極上パイロットの一途な執愛
「意外だったなぁ。かわいくて純粋な愛里に、こんな願望があるなんて」
「だから、それはたまたまそういうシーンだっただけで!」

 必死に言い訳していると、蒼真さんがこちらに体を向けた。私を見つめながら、ゆっくりと足を踏みだす。

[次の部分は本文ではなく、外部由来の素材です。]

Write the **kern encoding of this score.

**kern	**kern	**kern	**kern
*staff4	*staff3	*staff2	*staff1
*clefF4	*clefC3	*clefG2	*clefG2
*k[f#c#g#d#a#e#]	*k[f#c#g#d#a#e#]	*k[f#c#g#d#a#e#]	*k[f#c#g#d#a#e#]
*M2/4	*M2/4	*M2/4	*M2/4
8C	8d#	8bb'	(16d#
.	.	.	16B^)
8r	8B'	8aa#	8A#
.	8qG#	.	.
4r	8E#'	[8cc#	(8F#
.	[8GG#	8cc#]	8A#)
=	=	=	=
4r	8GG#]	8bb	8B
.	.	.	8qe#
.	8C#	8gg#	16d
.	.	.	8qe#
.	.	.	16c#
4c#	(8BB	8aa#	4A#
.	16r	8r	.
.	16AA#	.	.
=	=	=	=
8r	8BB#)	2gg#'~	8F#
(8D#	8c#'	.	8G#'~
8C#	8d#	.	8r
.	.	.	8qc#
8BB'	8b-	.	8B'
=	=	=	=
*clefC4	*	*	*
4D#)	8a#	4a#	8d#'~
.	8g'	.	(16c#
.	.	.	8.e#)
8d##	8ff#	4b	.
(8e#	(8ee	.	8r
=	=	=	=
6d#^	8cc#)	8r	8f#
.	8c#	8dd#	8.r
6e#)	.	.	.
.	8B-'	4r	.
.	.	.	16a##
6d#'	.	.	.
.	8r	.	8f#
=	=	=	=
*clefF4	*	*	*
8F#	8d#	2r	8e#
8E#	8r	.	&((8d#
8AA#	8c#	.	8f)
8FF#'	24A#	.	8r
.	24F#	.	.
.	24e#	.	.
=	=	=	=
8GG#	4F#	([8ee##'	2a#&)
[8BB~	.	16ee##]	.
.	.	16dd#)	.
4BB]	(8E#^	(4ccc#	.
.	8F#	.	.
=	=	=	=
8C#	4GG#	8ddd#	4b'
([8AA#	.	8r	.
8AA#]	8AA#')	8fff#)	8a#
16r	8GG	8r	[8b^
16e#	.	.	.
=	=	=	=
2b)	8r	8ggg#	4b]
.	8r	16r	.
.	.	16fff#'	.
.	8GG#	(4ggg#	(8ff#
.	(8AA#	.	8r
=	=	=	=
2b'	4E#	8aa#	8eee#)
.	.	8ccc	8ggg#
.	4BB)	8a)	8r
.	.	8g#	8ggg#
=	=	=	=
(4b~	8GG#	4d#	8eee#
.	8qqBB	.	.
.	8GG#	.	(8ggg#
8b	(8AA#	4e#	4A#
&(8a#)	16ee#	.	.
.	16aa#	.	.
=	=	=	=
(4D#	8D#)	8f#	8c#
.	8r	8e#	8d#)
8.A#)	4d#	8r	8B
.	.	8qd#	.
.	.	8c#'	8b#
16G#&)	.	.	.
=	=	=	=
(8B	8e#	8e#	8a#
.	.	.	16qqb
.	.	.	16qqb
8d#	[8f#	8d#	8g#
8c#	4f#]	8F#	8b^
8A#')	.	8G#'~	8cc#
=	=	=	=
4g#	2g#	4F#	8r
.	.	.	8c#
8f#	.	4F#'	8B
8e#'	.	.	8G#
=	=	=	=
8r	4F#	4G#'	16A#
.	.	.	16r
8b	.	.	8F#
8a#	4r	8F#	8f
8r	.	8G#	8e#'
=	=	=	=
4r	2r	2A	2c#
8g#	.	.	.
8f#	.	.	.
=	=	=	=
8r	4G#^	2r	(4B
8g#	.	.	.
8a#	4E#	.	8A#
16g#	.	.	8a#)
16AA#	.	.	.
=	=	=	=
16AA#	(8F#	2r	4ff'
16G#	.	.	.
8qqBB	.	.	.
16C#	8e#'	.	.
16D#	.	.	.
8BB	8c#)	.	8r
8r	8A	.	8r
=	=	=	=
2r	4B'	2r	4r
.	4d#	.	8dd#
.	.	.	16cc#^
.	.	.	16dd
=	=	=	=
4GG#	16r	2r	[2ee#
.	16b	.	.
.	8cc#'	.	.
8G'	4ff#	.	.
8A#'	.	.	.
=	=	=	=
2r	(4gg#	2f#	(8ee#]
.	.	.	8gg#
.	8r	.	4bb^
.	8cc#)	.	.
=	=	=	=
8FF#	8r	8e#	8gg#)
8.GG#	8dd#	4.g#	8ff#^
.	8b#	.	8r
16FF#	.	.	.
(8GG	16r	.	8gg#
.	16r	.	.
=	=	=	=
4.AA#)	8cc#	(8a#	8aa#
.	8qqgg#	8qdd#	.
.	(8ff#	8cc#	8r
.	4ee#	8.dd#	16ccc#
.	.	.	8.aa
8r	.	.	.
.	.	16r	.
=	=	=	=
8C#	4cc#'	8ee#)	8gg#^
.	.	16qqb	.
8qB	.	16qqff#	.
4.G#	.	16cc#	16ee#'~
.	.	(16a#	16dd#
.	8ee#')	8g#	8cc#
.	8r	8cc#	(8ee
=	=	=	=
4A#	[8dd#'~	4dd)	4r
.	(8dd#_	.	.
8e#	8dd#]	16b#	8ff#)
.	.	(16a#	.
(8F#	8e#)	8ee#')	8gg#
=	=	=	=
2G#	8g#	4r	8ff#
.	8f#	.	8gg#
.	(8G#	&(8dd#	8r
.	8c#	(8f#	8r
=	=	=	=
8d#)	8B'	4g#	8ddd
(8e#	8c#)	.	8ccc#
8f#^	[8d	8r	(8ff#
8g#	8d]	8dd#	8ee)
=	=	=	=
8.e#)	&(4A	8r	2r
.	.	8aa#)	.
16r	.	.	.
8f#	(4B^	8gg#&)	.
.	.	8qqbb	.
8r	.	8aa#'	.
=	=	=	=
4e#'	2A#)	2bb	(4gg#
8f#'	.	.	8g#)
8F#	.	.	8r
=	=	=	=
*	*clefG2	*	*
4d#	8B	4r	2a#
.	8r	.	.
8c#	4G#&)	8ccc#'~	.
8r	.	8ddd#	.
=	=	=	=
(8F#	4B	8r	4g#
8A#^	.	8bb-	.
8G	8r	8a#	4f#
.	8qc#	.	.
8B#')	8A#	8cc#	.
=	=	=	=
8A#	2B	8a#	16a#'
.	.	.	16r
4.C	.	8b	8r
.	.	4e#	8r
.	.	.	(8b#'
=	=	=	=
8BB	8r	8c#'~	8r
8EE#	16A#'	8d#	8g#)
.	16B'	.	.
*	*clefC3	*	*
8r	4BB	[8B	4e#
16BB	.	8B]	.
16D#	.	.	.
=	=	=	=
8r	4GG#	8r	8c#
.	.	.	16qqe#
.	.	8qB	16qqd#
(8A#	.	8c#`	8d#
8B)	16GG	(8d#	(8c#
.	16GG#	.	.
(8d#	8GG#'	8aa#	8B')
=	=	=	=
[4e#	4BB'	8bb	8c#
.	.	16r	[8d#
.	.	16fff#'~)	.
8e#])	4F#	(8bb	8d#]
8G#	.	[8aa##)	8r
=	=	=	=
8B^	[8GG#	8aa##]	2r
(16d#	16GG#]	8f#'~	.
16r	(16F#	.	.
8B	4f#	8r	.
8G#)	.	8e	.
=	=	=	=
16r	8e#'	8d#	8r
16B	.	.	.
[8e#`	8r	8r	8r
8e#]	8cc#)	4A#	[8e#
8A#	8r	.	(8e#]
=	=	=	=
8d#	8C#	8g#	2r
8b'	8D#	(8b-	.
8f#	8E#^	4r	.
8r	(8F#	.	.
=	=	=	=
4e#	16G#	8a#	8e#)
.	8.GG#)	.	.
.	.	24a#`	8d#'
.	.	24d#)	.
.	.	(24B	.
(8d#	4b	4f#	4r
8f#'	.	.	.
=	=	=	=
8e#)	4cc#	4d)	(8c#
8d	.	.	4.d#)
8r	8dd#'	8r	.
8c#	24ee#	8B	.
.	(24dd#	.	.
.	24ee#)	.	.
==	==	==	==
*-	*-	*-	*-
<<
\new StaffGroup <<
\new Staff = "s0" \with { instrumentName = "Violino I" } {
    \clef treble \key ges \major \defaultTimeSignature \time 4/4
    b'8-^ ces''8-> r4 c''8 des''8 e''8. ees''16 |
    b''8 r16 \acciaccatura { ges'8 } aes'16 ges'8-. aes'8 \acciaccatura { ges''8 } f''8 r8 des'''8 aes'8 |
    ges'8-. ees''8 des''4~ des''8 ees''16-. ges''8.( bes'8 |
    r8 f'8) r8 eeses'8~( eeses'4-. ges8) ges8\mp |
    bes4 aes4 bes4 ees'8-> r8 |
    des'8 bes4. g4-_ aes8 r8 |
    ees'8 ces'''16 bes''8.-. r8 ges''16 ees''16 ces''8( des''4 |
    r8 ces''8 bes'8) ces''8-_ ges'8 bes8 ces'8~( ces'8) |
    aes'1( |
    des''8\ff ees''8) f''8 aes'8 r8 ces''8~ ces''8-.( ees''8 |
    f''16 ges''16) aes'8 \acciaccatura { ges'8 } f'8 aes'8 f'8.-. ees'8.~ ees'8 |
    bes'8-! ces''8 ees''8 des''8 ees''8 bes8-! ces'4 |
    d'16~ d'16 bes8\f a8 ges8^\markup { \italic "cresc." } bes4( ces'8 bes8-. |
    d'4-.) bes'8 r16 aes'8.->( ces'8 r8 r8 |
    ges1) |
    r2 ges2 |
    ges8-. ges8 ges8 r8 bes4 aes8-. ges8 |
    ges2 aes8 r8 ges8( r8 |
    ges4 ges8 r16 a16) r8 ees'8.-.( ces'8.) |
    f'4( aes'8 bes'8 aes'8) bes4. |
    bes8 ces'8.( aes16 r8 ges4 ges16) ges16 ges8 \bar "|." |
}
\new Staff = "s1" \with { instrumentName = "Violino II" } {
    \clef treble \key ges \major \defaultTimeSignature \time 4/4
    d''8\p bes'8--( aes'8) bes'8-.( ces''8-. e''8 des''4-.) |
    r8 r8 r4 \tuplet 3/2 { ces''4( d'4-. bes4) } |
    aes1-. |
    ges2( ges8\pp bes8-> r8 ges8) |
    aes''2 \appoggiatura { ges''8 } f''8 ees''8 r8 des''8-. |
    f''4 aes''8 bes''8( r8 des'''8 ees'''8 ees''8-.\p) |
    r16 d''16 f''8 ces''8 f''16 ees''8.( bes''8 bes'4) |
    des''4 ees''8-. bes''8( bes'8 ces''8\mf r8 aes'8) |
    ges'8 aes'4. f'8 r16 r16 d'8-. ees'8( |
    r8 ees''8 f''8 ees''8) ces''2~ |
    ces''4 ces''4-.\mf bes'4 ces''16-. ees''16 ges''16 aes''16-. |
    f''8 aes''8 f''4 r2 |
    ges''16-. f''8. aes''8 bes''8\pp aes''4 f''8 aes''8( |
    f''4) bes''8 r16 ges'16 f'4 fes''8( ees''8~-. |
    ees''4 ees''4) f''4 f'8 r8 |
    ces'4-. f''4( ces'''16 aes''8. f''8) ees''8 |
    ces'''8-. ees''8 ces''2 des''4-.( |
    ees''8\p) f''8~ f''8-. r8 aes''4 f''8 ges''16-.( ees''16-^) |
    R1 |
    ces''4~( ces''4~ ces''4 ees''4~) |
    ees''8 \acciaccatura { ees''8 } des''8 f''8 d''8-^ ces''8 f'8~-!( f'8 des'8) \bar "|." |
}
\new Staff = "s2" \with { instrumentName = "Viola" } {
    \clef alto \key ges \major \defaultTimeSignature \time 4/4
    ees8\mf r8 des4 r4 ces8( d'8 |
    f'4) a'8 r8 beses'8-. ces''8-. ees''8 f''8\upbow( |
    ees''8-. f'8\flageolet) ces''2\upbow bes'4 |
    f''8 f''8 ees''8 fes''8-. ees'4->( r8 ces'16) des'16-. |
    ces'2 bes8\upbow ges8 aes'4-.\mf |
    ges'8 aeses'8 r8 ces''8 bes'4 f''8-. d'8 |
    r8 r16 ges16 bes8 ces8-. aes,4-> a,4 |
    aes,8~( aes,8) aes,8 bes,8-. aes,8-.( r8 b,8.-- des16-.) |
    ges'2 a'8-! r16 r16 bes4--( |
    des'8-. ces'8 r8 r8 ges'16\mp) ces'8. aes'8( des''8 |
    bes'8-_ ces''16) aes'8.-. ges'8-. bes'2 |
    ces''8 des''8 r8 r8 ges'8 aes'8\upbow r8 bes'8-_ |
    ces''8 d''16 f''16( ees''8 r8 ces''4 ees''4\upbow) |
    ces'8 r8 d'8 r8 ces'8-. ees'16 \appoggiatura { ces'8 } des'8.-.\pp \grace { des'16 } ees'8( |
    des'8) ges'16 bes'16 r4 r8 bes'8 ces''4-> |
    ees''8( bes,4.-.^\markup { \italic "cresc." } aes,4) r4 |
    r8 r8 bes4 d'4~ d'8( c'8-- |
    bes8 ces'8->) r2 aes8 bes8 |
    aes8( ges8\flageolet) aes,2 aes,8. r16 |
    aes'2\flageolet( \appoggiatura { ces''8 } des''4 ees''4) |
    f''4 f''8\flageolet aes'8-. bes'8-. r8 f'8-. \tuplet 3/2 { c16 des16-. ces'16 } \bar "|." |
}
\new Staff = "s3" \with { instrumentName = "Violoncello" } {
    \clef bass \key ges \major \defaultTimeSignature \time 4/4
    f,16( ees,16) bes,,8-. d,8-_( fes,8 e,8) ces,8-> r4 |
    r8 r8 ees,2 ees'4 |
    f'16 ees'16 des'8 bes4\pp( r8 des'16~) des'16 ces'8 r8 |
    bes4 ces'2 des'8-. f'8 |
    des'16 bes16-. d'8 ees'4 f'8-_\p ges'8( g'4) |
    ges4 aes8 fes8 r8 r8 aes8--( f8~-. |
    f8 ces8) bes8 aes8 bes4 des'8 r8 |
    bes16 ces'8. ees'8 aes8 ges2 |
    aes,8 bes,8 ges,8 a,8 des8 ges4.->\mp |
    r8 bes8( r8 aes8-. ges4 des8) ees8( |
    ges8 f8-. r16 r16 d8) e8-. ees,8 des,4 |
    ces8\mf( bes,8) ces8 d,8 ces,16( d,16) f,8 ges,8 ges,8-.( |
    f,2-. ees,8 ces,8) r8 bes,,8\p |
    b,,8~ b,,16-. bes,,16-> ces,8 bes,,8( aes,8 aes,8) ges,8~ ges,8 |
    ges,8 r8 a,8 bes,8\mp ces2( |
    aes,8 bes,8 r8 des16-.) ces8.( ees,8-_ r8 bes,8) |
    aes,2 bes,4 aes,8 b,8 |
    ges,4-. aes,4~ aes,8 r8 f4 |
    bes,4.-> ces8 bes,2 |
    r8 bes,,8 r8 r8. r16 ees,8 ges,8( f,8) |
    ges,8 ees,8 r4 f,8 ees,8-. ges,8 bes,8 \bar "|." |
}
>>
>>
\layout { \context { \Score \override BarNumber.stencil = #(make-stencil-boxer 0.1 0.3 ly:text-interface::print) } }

「たまたまね。じゃあ、こういうことをされたいとは思ってないんだ?」

 ゆっくりと距離を縮める蒼真さんの表情が、いつもの彼とは別人に見えた。
 優しく紳士的な王子さまではなく、人を追い詰めて楽しむ悪い男の顔。

「そ、それは……っ」

 思わず一歩あとずさると、壁に背中がぶつかった。

 これ以上は下がれない……。逃げ場を失くした私は、ごくりと喉を上下させる。
 蒼真さんはそんな私を見つめながら、背後の壁に手を付いた。

 長身の彼を間近で見上げ、これ前に夢で見た壁ドンと同じ状況なんですけど……!と心の中で悲鳴を上げる。

 私の動揺をよそに、蒼真さんはゆっくりと長身を屈めた。
 こちらを見つめながら、私の耳もとに唇を近づける。

「――愛里」

 ささやいた吐息が耳たぶに触れ、それだけで背筋が甘く震える。
 私が息をのんでいると、長い指が頬に触れた。